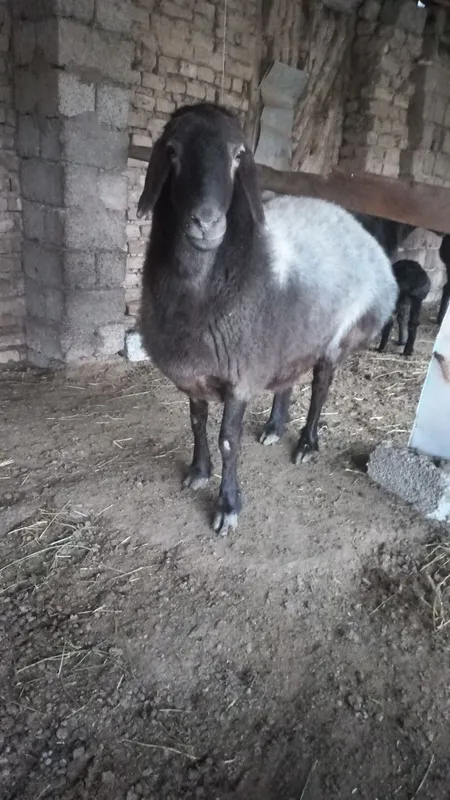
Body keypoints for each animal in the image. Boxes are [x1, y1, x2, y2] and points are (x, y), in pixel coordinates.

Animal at [137, 103, 398, 535]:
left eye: (238, 154)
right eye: (171, 151)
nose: (206, 223)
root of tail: (354, 224)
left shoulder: (241, 376)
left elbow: (228, 440)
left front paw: (227, 506)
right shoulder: (193, 374)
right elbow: (195, 422)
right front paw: (198, 471)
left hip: (337, 337)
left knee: (321, 388)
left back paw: (306, 443)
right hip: (288, 337)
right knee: (287, 380)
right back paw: (276, 427)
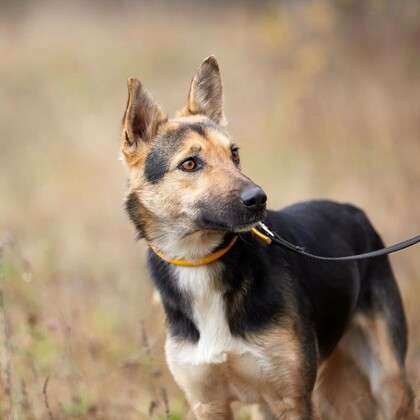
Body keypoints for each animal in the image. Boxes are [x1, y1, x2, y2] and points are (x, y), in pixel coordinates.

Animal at [120, 56, 416, 420]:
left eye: (234, 154)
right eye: (190, 164)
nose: (258, 199)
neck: (199, 261)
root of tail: (352, 210)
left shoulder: (292, 398)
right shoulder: (209, 403)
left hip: (388, 378)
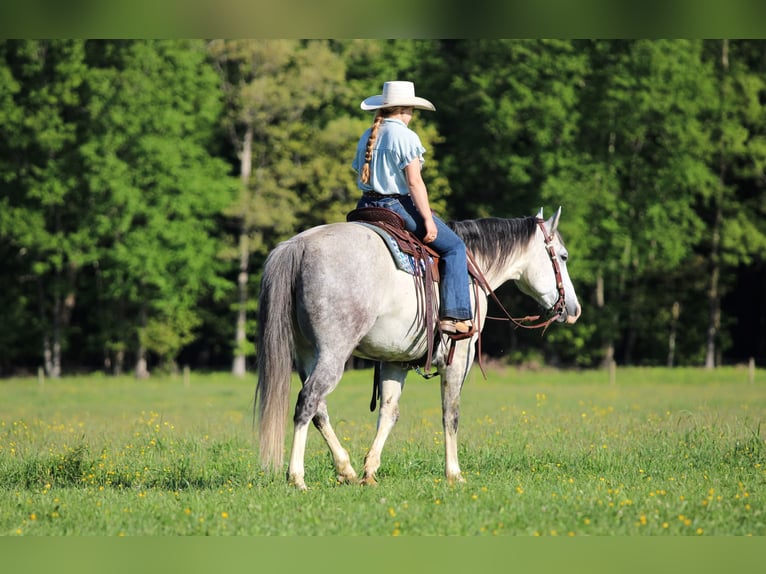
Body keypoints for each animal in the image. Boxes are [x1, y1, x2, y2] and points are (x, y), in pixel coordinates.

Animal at [255, 207, 581, 490]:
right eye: (563, 256)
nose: (573, 309)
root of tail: (299, 245)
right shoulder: (459, 358)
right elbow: (451, 414)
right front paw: (454, 473)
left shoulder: (393, 360)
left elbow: (389, 412)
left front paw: (370, 470)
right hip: (333, 354)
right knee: (308, 401)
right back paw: (297, 477)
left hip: (308, 354)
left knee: (319, 409)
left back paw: (345, 469)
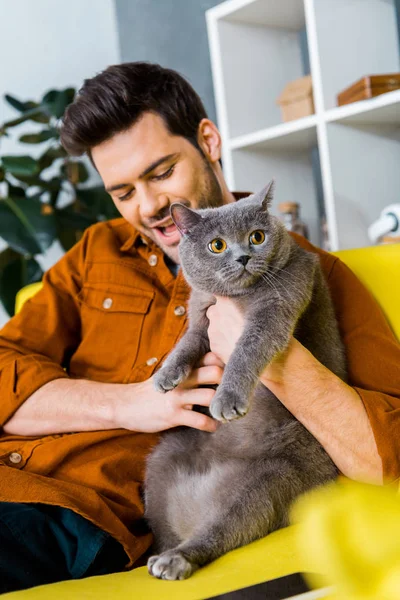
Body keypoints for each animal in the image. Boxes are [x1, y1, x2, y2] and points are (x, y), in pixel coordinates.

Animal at [145, 182, 346, 580]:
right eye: (216, 245)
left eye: (257, 237)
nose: (241, 257)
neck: (235, 297)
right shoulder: (202, 314)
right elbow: (187, 341)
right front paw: (165, 376)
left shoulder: (277, 305)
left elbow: (246, 350)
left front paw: (225, 400)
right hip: (161, 458)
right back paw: (163, 553)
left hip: (269, 478)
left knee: (225, 526)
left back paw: (175, 560)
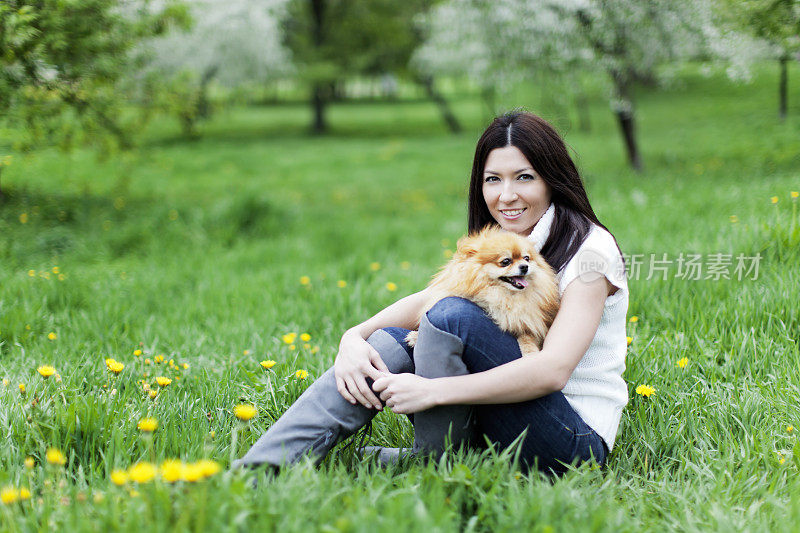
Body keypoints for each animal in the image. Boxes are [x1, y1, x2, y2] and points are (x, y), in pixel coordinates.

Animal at [410, 224, 560, 354]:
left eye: (526, 258)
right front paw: (416, 336)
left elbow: (528, 336)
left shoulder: (531, 322)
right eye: (506, 261)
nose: (524, 266)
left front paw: (530, 352)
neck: (497, 294)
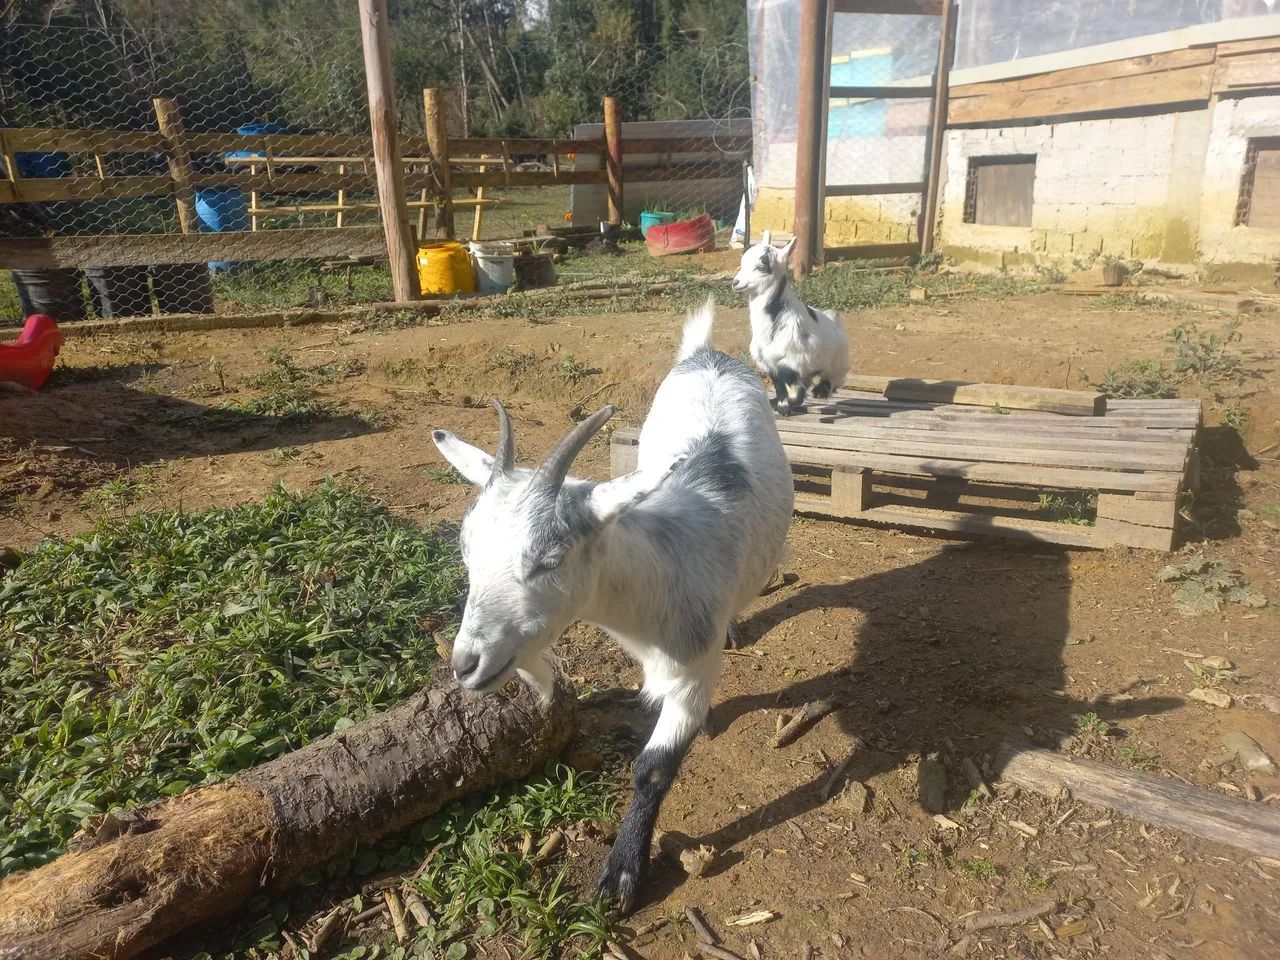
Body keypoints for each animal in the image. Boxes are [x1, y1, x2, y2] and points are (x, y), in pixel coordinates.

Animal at [430, 298, 793, 913]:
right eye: (465, 544)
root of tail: (708, 353)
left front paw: (622, 874)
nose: (466, 664)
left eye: (550, 558)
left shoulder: (693, 672)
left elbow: (653, 770)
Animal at [731, 229, 850, 415]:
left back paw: (821, 391)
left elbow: (797, 395)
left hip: (838, 362)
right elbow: (781, 390)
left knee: (833, 378)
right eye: (742, 263)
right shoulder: (772, 366)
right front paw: (780, 405)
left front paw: (787, 406)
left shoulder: (792, 364)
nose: (736, 283)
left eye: (762, 267)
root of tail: (833, 319)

----

Action item
Give again the lines of the listing above that run from the one with "left elbow: (246, 350)" up to and including the one with "right eye: (742, 263)". Keep them exact and omit the pictures.

Completed exercise
left elbow: (246, 350)
left front paw: (225, 400)
right hip: (161, 458)
right back paw: (163, 553)
left hip: (269, 478)
left knee: (225, 526)
left back paw: (175, 560)
Body keypoints for each animal in the image. Boxes are [x1, y1, x2, y2] and points are (x, y), in pixel coordinates.

Animal at [410, 224, 560, 354]:
left eye: (526, 258)
right front paw: (416, 336)
left elbow: (528, 336)
left shoulder: (531, 322)
right eye: (506, 261)
nose: (524, 266)
left front paw: (530, 352)
neck: (497, 294)
Body keypoints for each animal in the image. Boxes are [x1, y1, x2, y2] and points are (x, y), in pixel coordinates.

Animal at [430, 298, 793, 913]:
right eye: (465, 544)
root of tail: (708, 353)
left front paw: (622, 874)
nose: (466, 664)
left eye: (550, 558)
left shoulder: (693, 672)
left elbow: (653, 770)
Animal at [731, 229, 850, 415]:
left back paw: (821, 391)
left elbow: (797, 395)
left hip: (838, 362)
right elbow: (781, 390)
left knee: (833, 378)
right eye: (742, 263)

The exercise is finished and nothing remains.